Chris described that he regrets that when the sale of gravitytank was announced, he wasn’t more active in helping people process the change. Christian from T3 described that, during the acquisition, very few people knew about it; in fact, for a large part of the sales process, only Christian and his CEO had any idea that it was happening at all. Maria, Matthew, and the Coopers all also mentioned the veil of secrecy above the sale process.
This is an almost ubiquitous part of the process, and one of the most emotionally draining. Imagine that you’re going through the day-to-day activities of running your company—hiring, firing, problem solving, selling work, motivating teams—with a giant secret that will impact all aspects of your business! And it’s hard to keep a secret like this, because people who have worked closely with you for a long time will notice changes. When I was going through this process, I found myself wound up all the time, constantly churning in my head over all the open and incomplete parts of the process. That makes it extremely difficult to be present during meetings and conversations, and it also made me pretty snippy; I had less patience than normal for pretty basic activities.
There are several big reasons for holding the acquisition close to your chest.
First, you’ll likely be contractually obligated to keep it quiet through an NDA, and probably an NDA that’s much more constraining and punitive than a normal one you may sign in the course of business. Your team is already limited in what they can tell the world, but that doesn’t mean they’ll follow that responsibility, and I’ve found that designers are some of the worst gossips. A breach of this form of NDA may do more than just break the deal—you may find yourself facing damages as a result of a leak.
Additionally, secrecy is a form of risk management. There are many things that can tank a deal, including public scrutiny, unplanned attrition, and client turnover. Imagine that your clients have formed a close bond with you and your design team, and recognize the benefits of working with a small group that they trust. What will happen when you become part of a larger group? Will they lose the personalized attention they receive? Will your rates change? Will they have to work with new leaders, and re-establish a working cadence? Clients may decide that the risk isn’t worth it, and they may choose to move on or change their minds about future contract commitments. That’s a problem for your revenue planning, and that’s a problem for your valuation.
Secrecy also limits the anxiety within your team. Change can be scary, particularly change that might impact quality of life and compensation. They’ll have questions, but for a good part of the process, you won’t have answers to give them. That sort of ambiguity, on top of the already ambiguous nature of creative problem solving, can be really overwhelming, and in addition to the stress it will cause, it may directly lead to people leaving.
If you keep the process private, there’s an unfortunate reality you’ll have to face when the process becomes public: people will feel that they’ve been left out of something important (they have!) and didn’t get to voice their opinions (they haven’t!), and so it’s highly likely that you’ll lose trust from some of the team members. People who have been at your company for a long time will feel particularly disappointed and ignored, and people in leadership will start to question what being a leader at your company actually means, if they don’t get to help make big strategic decisions like this.

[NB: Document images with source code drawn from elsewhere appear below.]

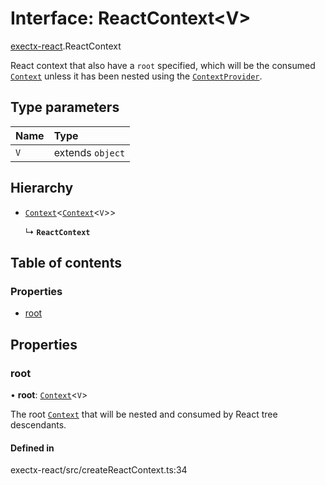 # Interface: ReactContext<V\>

[exectx-react](../wiki/exectx-react).ReactContext

React context that also have a `root` specified, which will be the consumed [`Context`](../wiki/exectx.Context)
unless it has been nested using the [`ContextProvider`](../wiki/exectx-react#contextprovider).

## Type parameters

| Name | Type |
| :------ | :------ |
| `V` | extends `object` |

## Hierarchy

- [`Context`](../wiki/exectx.Context)<[`Context`](../wiki/exectx.Context)<`V`\>\>

  ↳ **`ReactContext`**

## Table of contents

### Properties

- [root](../wiki/exectx-react.ReactContext#root)

## Properties

### root

• **root**: [`Context`](../wiki/exectx.Context)<`V`\>

The root [`Context`](../wiki/exectx.Context) that will be nested and consumed by React tree descendants.

#### Defined in

exectx-react/src/createReactContext.ts:34
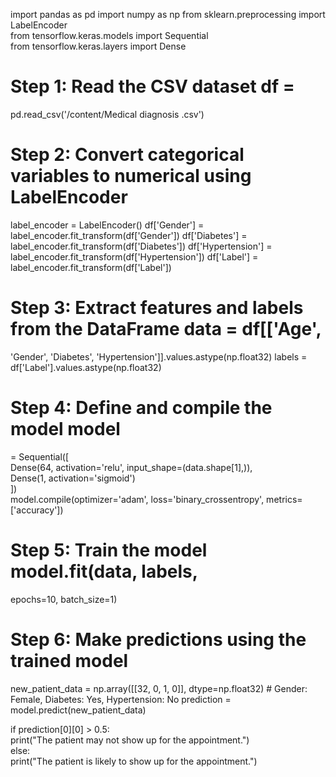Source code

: import pandas as pd  import numpy as np  from 
sklearn.preprocessing import LabelEncoder  
from tensorflow.keras.models import Sequential  
from tensorflow.keras.layers import Dense   
   
# Step 1: Read the CSV dataset  df = 
pd.read_csv('/content/Medical diagnosis .csv')   
   
# Step 2: Convert categorical variables to numerical using LabelEncoder  
label_encoder = LabelEncoder()  df['Gender'] = 
label_encoder.fit_transform(df['Gender'])  df['Diabetes'] = 
label_encoder.fit_transform(df['Diabetes'])  df['Hypertension'] = 
label_encoder.fit_transform(df['Hypertension'])  df['Label'] = 
label_encoder.fit_transform(df['Label'])   
   
# Step 3: Extract features and labels from the DataFrame  data = df[['Age', 
'Gender', 'Diabetes', 'Hypertension']].values.astype(np.float32)  labels = 
df['Label'].values.astype(np.float32)  

# Step 4: Define and compile the model  model 
= Sequential([   
    Dense(64, activation='relu', input_shape=(data.shape[1],)),   
    Dense(1, activation='sigmoid')   
])   
model.compile(optimizer='adam', loss='binary_crossentropy', metrics=['accuracy'])   
   
# Step 5: Train the model  model.fit(data, labels, 
epochs=10, batch_size=1)   
   
# Step 6: Make predictions using the trained model   
new_patient_data = np.array([[32, 0, 1, 0]], dtype=np.float32)  # Gender: Female, Diabetes: 
Yes, Hypertension: No  prediction = model.predict(new_patient_data)   
   
if prediction[0][0] > 0.5:   
    print("The patient may not show up for the appointment.")  
else:   
    print("The patient is likely to show up for the appointment.")   
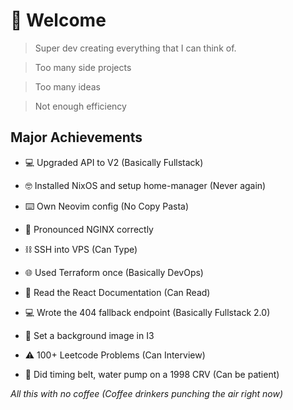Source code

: # 🦸 Welcome

> Super dev creating everything that I can think of.

> Too many side projects

> Too many ideas

> Not enough efficiency 


## Major Achievements
- 💻 Upgraded API to V2 (Basically Fullstack)
  
- 🤓 Installed NixOS and setup home-manager (Never again)
  
- ⌨️ Own Neovim config (No Copy Pasta)

- 🚛 Pronounced NGINX correctly
  
- ⛓️ SSH into VPS (Can Type)

- 🌐 Used Terraform once (Basically DevOps)
  
- 📖 Read the React Documentation (Can Read)

- 💻 Wrote the 404 fallback endpoint (Basically Fullstack 2.0)
  
- 🍚 Set a background image in I3

- ⚠️ 100+ Leetcode Problems (Can Interview)

- 🚙 Did timing belt, water pump on a 1998 CRV (Can be patient)


*All this with no coffee (Coffee drinkers punching the air right now)*
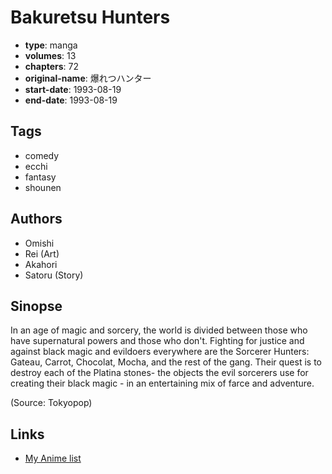 # Bakuretsu Hunters

-   **type**: manga
-   **volumes**: 13
-   **chapters**: 72
-   **original-name**: 爆れつハンター
-   **start-date**: 1993-08-19
-   **end-date**: 1993-08-19

## Tags

-   comedy
-   ecchi
-   fantasy
-   shounen

## Authors

-   Omishi
-   Rei (Art)
-   Akahori
-   Satoru (Story)

## Sinopse

In an age of magic and sorcery, the world is divided between those who have supernatural powers and those who don't. Fighting for justice and against black magic and evildoers everywhere are the Sorcerer Hunters: Gateau, Carrot, Chocolat, Mocha, and the rest of the gang. Their quest is to destroy each of the Platina stones- the objects the evil sorcerers use for creating their black magic - in an entertaining mix of farce and adventure.

(Source: Tokyopop)

## Links

-   [My Anime list](https://myanimelist.net/manga/140/Bakuretsu_Hunters)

Several of the people I spoke with described ways they handled this disappointment or feelings of being left out. Perhaps the most common is through providing financial incentives to stay. This form of retention bonus is typically offered to employees at the end of their first year post-acquisition, but might extend even further than that. And often, these bonuses can be extremely large, even approaching their entire yearly salary. We’ll talk more about the mechanics of retention agreements later, but suffice to say that the money can be a good incentive, but many creative people value other things even more than financial incentive. What about their role and impact? What about their autonomy? And what about the culture of the company? It’s hard to ensure that these won’t change, or will change for the better, particularly when you don’t actually know that’s true. No one I spoke with had a good solution for this problem, other than being honest and direct about intention.
Another way that founders managed the potential lack of trust as a result of secrecy was to open a decision-making inner circle slowly, but still prior to the acquisition. Sue and Alan Cooper broadened the set of people who knew about a potential acquisition before the deal was done. Sometimes, a buyer may actually ask for this, because they want to interview the extended leadership team. Often, this is because they are looking for a group who can manage the team if you, as an executive, were to leave.
Still another way to manage this was to abdicate a large portion of the deal to the next level of leadership, as Chris Conley explained. This certainly signals trust and a belief in the team’s ability to execute. Of course, it also means that the team may do things you don’t agree with. That’s a leap that many founders aren’t willing to take. This also signals to the buyer that you may not be fully investing in sticking around when the deal is over, which might not be your intention.